■ TO DO ■
Copy everything in the saved data entries from the line containing "BNII akan membagikan" down to the line containing "PT Kustodian Sentral Efek Indonesia (KSEI)", both lines included, reproducing each line unchanged.

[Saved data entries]
□ □ □ □ □ □ □

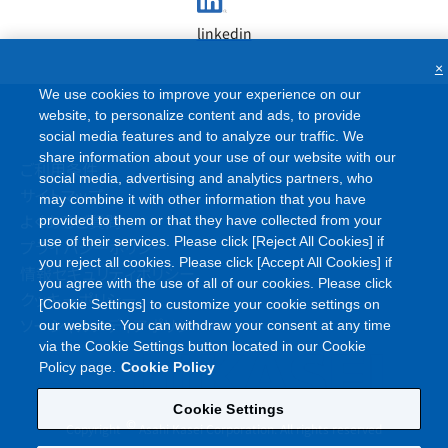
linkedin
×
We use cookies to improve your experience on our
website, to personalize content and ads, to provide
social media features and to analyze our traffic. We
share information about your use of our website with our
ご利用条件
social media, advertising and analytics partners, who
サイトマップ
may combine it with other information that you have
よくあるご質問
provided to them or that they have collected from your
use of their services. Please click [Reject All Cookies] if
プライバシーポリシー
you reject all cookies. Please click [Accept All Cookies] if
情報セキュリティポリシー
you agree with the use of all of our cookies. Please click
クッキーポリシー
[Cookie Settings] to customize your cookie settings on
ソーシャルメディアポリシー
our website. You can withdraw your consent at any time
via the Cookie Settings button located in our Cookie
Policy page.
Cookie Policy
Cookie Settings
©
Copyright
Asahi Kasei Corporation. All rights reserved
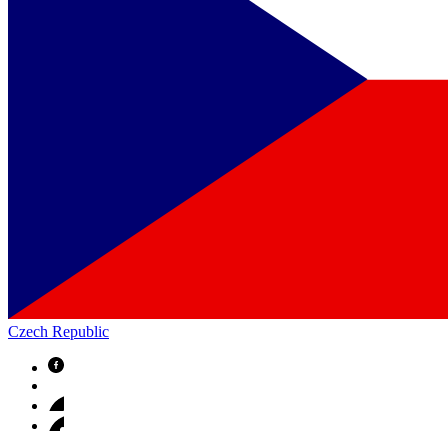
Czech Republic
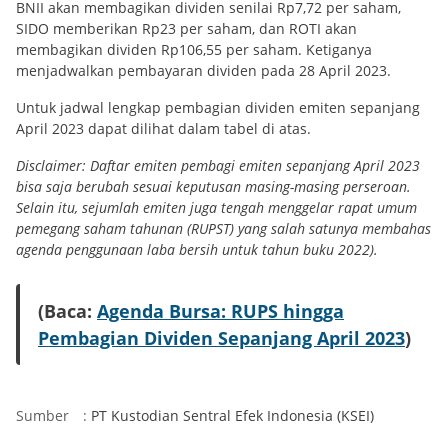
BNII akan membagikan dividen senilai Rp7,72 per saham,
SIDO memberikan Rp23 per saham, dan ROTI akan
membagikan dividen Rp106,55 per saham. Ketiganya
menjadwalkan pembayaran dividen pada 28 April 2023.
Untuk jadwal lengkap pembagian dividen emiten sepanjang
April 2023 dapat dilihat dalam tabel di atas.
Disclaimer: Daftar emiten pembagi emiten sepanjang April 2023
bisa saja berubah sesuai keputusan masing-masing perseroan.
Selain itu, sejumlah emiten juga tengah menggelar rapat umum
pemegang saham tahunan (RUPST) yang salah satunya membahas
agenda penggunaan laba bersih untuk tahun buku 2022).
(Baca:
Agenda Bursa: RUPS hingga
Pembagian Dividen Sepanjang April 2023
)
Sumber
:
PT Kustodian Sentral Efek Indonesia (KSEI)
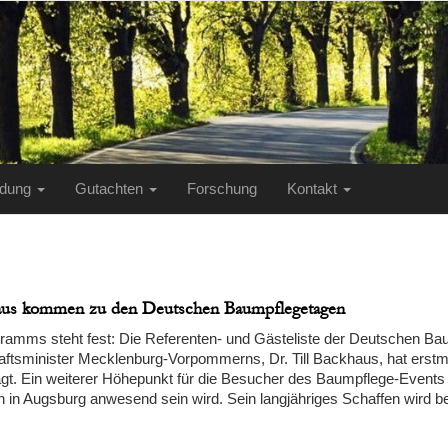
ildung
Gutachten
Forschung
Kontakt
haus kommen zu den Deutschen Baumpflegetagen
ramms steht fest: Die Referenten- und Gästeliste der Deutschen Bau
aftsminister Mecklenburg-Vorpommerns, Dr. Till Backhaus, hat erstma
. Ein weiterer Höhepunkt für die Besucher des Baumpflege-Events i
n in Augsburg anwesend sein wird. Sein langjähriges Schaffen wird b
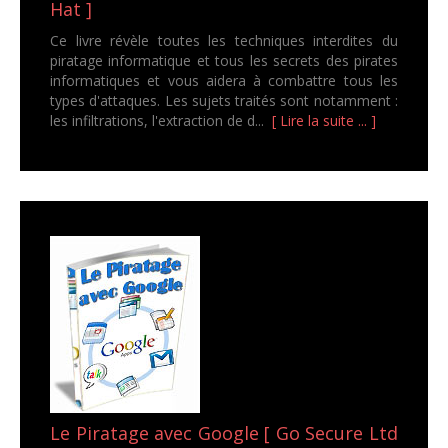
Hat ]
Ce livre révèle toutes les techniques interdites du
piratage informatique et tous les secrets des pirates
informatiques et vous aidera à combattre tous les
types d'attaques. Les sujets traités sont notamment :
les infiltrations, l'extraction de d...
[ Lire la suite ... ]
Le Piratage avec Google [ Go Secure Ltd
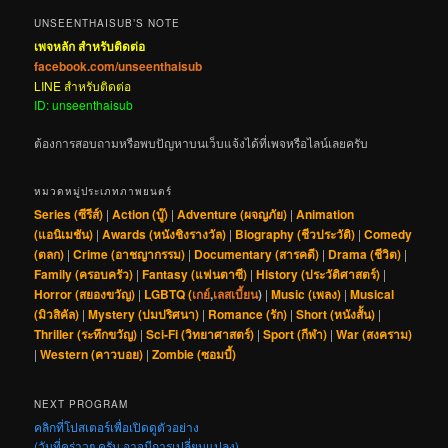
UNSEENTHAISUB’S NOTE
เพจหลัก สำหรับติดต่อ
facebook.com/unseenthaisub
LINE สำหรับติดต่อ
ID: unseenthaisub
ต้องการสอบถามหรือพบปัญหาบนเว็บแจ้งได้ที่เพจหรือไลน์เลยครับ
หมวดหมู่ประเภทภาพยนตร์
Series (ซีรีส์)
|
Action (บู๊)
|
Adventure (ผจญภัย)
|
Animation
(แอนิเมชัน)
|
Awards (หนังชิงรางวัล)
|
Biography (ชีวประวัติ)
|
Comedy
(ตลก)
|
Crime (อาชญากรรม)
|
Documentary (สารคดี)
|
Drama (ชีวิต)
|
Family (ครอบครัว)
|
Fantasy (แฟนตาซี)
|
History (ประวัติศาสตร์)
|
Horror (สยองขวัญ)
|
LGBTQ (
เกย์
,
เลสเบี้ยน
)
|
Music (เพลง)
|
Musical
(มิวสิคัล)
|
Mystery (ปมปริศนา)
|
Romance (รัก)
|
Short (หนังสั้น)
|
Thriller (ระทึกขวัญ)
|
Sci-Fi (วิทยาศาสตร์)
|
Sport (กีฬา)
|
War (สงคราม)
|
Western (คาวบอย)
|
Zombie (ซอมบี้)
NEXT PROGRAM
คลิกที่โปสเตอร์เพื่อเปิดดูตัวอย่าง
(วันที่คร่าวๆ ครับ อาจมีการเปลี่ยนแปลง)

□ □ □ □ □ □ □

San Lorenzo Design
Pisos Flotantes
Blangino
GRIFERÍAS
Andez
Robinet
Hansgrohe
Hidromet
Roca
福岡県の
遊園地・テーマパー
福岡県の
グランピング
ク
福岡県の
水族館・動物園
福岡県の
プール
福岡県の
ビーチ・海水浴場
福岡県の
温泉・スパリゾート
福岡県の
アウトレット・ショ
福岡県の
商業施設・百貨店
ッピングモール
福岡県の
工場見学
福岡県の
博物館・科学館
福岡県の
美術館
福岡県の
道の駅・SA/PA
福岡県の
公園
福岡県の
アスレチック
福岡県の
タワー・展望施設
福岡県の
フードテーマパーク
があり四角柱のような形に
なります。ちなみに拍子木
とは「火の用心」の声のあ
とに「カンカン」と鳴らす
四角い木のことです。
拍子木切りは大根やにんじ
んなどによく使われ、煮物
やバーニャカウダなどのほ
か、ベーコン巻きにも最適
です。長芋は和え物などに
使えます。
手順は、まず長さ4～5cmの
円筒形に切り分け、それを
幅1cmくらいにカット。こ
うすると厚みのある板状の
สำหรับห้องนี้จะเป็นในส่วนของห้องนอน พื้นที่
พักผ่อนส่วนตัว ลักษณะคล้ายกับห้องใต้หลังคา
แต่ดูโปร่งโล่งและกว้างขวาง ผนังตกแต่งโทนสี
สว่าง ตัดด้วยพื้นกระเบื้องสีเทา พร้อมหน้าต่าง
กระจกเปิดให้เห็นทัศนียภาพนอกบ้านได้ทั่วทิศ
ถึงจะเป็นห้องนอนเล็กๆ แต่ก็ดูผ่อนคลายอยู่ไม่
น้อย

□ □ □ □ □ □ □

■ COMPLETED EXERCISE ■
BNII akan membagikan dividen senilai Rp7,72 per saham,
SIDO memberikan Rp23 per saham, dan ROTI akan
membagikan dividen Rp106,55 per saham. Ketiganya
menjadwalkan pembayaran dividen pada 28 April 2023.
Untuk jadwal lengkap pembagian dividen emiten sepanjang
April 2023 dapat dilihat dalam tabel di atas.
Disclaimer: Daftar emiten pembagi emiten sepanjang April 2023
bisa saja berubah sesuai keputusan masing-masing perseroan.
Selain itu, sejumlah emiten juga tengah menggelar rapat umum
pemegang saham tahunan (RUPST) yang salah satunya membahas
agenda penggunaan laba bersih untuk tahun buku 2022).
(Baca:
Agenda Bursa: RUPS hingga
Pembagian Dividen Sepanjang April 2023
)
Sumber
:
PT Kustodian Sentral Efek Indonesia (KSEI)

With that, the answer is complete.